*** AVAILABLE RECORDS ***
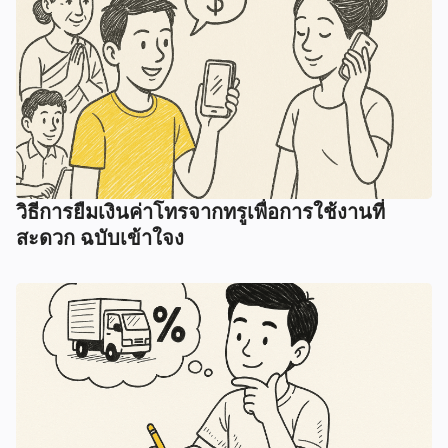
วิธีการยืมเงินค่าโทรจากทรูเพื่อการใช้งานที่
สะดวก ฉบับเข้าใจง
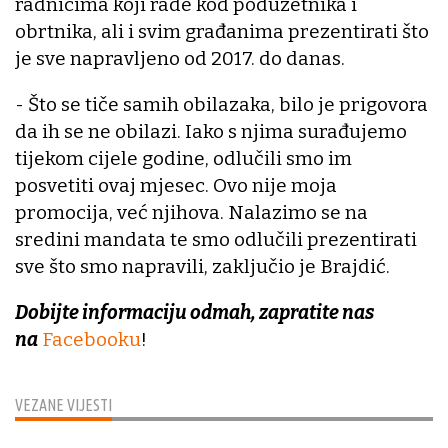
radnicima koji rade kod poduzetnika i
obrtnika, ali i svim građanima prezentirati što
je sve napravljeno od 2017. do danas.
- Što se tiče samih obilazaka, bilo je prigovora
da ih se ne obilazi. Iako s njima surađujemo
tijekom cijele godine, odlučili smo im
posvetiti ovaj mjesec. Ovo nije moja
promocija, već njihova. Nalazimo se na
sredini mandata te smo odlučili prezentirati
sve što smo napravili, zaključio je Brajdić.
Dobijte informaciju odmah, zapratite nas
na
Facebooku
!
VEZANE VIJESTI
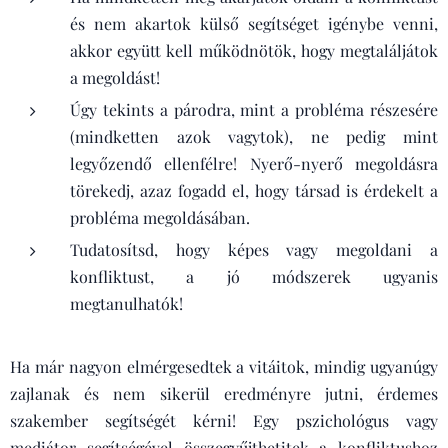
és nem akartok külső segítséget igénybe venni,
akkor együtt kell működnötök, hogy megtaláljátok
a megoldást!
Úgy tekints a párodra, mint a probléma részesére
(mindketten azok vagytok), ne pedig mint
legyőzendő ellenfélre! Nyerő-nyerő megoldásra
törekedj, azaz fogadd el, hogy társad is érdekelt a
probléma megoldásában.
Tudatosítsd, hogy képes vagy megoldani a
konfliktust, a jó módszerek ugyanis
megtanulhatók!
Ha már nagyon elmérgesedtek a vitáitok, mindig ugyanúgy
zajlanak és nem sikerül eredményre jutni, érdemes
szakember segítségét kérni! Egy pszichológus vagy
mediátor segítségével összegyűjthetitek a konfliktushoz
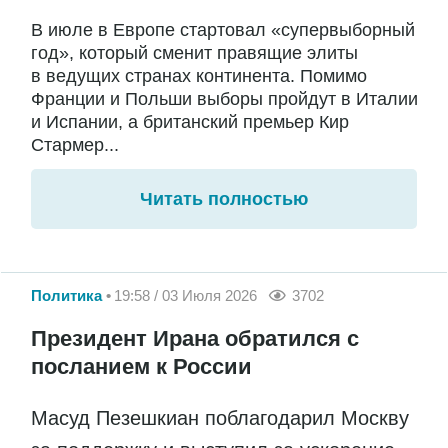
В июле в Европе стартовал «супервыборный
год», который сменит правящие элиты
в ведущих странах континента. Помимо
Франции и Польши выборы пройдут в Италии
и Испании, а британский премьер Кир
Стармер...
Читать полностью
Политика
19:58 / 03 Июля 2026
3702
Президент Ирана обратился с
посланием к России
Масуд Пезешкиан поблагодарил Москву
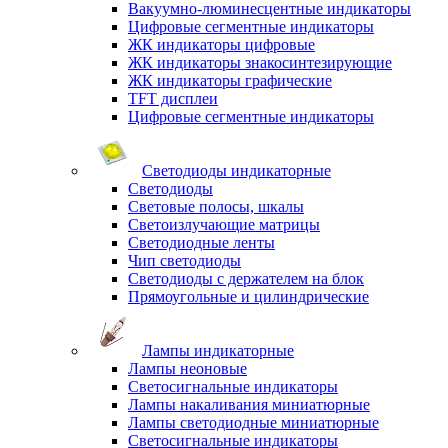
Вакуумно-люминесцентные индикаторы
Цифровые сегментные индикаторы
ЖК индикаторы цифровые
ЖК индикаторы знакосинтезирующие
ЖК индикаторы графические
TFT дисплеи
Цифровые сегментные индикаторы
Светодиоды индикаторные
Светодиоды
Световые полосы, шкалы
Светоизлучающие матрицы
Светодиодные ленты
Чип светодиоды
Светодиоды с держателем на блок
Прямоугольные и цилиндрические
Лампы индикаторные
Лампы неоновые
Светосигнальные индикаторы
Лампы накаливания миниатюрные
Лампы светодиодные миниатюрные
Светосигнальные индикаторы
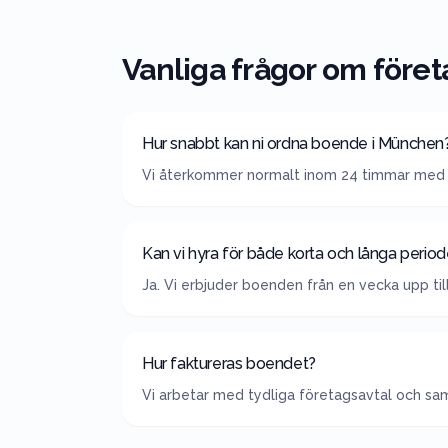
Vanliga frågor om föret
Hur snabbt kan ni ordna boende i München
Vi återkommer normalt inom 24 timmar med 
Kan vi hyra för både korta och långa period
Ja. Vi erbjuder boenden från en vecka upp til
Hur faktureras boendet?
Vi arbetar med tydliga företagsavtal och saml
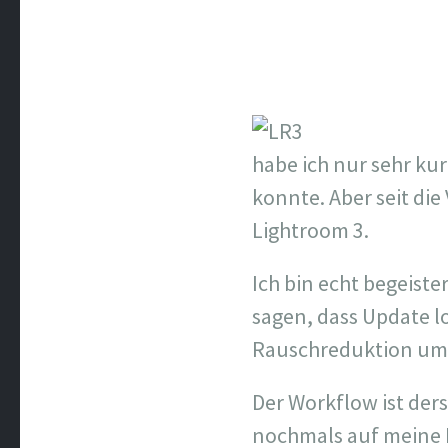
habe ich nur sehr ku
konnte. Aber seit die 
Lightroom 3.
Ich bin echt begeiste
sagen, dass Update lo
Rauschreduktion um d
Der Workflow ist ders
nochmals auf meine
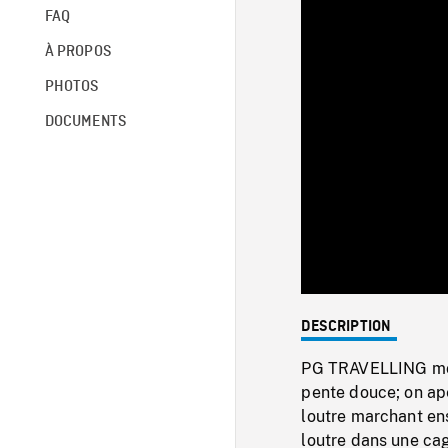
FAQ
À PROPOS
PHOTOS
DOCUMENTS
DESCRIPTION
PG TRAVELLING mont
pente douce; on a
loutre marchant e
loutre dans une cag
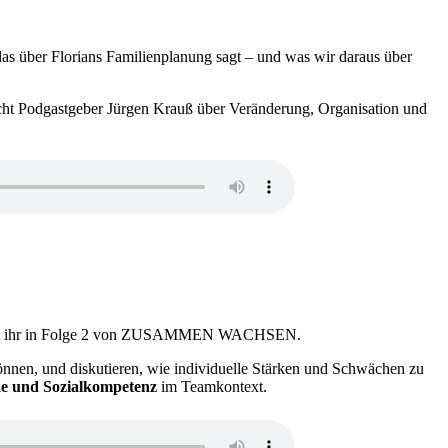
das über Florians Familienplanung sagt – und was wir daraus über
cht Podgastgeber Jürgen Krauß über Veränderung, Organisation und
erfahrt ihr in Folge 2 von ZUSAMMEN WACHSEN.
önnen, und diskutieren, wie individuelle Stärken und Schwächen zu
e und Sozialkompetenz
im Teamkontext.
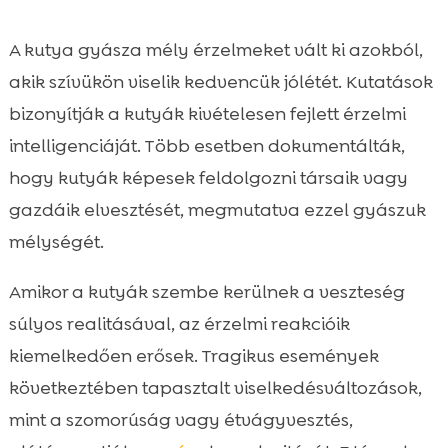
A kutya gyásza mély érzelmeket vált ki azokból,
akik szívükön viselik kedvencük jólétét. Kutatások
bizonyítják a kutyák kivételesen fejlett érzelmi
intelligenciáját. Több esetben dokumentálták,
hogy kutyák képesek feldolgozni társaik vagy
gazdáik elvesztését, megmutatva ezzel gyászuk
mélységét.
Amikor a kutyák szembe kerülnek a veszteség
súlyos realitásával, az érzelmi reakcióik
kiemelkedően erősek. Tragikus események
következtében tapasztalt viselkedésváltozások,
mint a szomorúság vagy étvágyvesztés,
***
## PROBLEM TO WORK ON
In your copy of the data above, leave out the pictures and repeat everything else exactly.

## WRITTEN RESPONSE
วิธีการยืมเงินค่าโทรจากทรูเพื่อการใช้งานที่
สะดวก ฉบับเข้าใจง
radnicima koji rade kod poduzetnika i
obrtnika, ali i svim građanima prezentirati što
je sve napravljeno od 2017. do danas.
- Što se tiče samih obilazaka, bilo je prigovora
da ih se ne obilazi. Iako s njima surađujemo
tijekom cijele godine, odlučili smo im
posvetiti ovaj mjesec. Ovo nije moja
promocija, već njihova. Nalazimo se na
sredini mandata te smo odlučili prezentirati
sve što smo napravili, zaključio je Brajdić.
Dobijte informaciju odmah, zapratite nas
na
Facebooku
!
VEZANE VIJESTI
és nem akartok külső segítséget igénybe venni,
akkor együtt kell működnötök, hogy megtaláljátok
a megoldást!
Úgy tekints a párodra, mint a probléma részesére
(mindketten azok vagytok), ne pedig mint
legyőzendő ellenfélre! Nyerő-nyerő megoldásra
törekedj, azaz fogadd el, hogy társad is érdekelt a
probléma megoldásában.
Tudatosítsd, hogy képes vagy megoldani a
konfliktust, a jó módszerek ugyanis
megtanulhatók!
Ha már nagyon elmérgesedtek a vitáitok, mindig ugyanúgy
zajlanak és nem sikerül eredményre jutni, érdemes
szakember segítségét kérni! Egy pszichológus vagy
mediátor segítségével összegyűjthetitek a konfliktushoz
В июле в Европе стартовал «супервыборный
год», который сменит правящие элиты
в ведущих странах континента. Помимо
Франции и Польши выборы пройдут в Италии
и Испании, а британский премьер Кир
Стармер...
Читать полностью
Политика
19:58 / 03 Июля 2026
3702
Президент Ирана обратился с
посланием к России
Масуд Пезешкиан поблагодарил Москву
Вакуумно-люминесцентные индикаторы
Цифровые сегментные индикаторы
ЖК индикаторы цифровые
ЖК индикаторы знакосинтезирующие
ЖК индикаторы графические
TFT дисплеи
Цифровые сегментные индикаторы
Светодиоды индикаторные
Светодиоды
Световые полосы, шкалы
Светоизлучающие матрицы
Светодиодные ленты
Чип светодиоды
Светодиоды с держателем на блок
Прямоугольные и цилиндрические
Лампы индикаторные
Лампы неоновые
Светосигнальные индикаторы
Лампы накаливания миниатюрные
Лампы светодиодные миниатюрные
Светосигнальные индикаторы
Vanliga frågor om föret
Hur snabbt kan ni ordna boende i München
Vi återkommer normalt inom 24 timmar med 
Kan vi hyra för både korta och långa period
Ja. Vi erbjuder boenden från en vecka upp til
Hur faktureras boendet?
Vi arbetar med tydliga företagsavtal och saml
habe ich nur sehr ku
konnte. Aber seit die 
Lightroom 3.
Ich bin echt begeiste
sagen, dass Update lo
Rauschreduktion um d
Der Workflow ist ders
nochmals auf meine
FAQ
À PROPOS
PHOTOS
DOCUMENTS
DESCRIPTION
PG TRAVELLING mont
pente douce; on a
loutre marchant e
loutre dans une cag
das über Florians Familienplanung sagt – und was wir daraus über
cht Podgastgeber Jürgen Krauß über Veränderung, Organisation und
erfahrt ihr in Folge 2 von ZUSAMMEN WACHSEN.
önnen, und diskutieren, wie individuelle Stärken und Schwächen zu
e und Sozialkompetenz
im Teamkontext.
A kutya gyásza mély érzelmeket vált ki azokból,
akik szívükön viselik kedvencük jólétét. Kutatások
bizonyítják a kutyák kivételesen fejlett érzelmi
intelligenciáját. Több esetben dokumentálták,
hogy kutyák képesek feldolgozni társaik vagy
gazdáik elvesztését, megmutatva ezzel gyászuk
mélységét.
Amikor a kutyák szembe kerülnek a veszteség
súlyos realitásával, az érzelmi reakcióik
kiemelkedően erősek. Tragikus események
következtében tapasztalt viselkedésváltozások,
mint a szomorúság vagy étvágyvesztés,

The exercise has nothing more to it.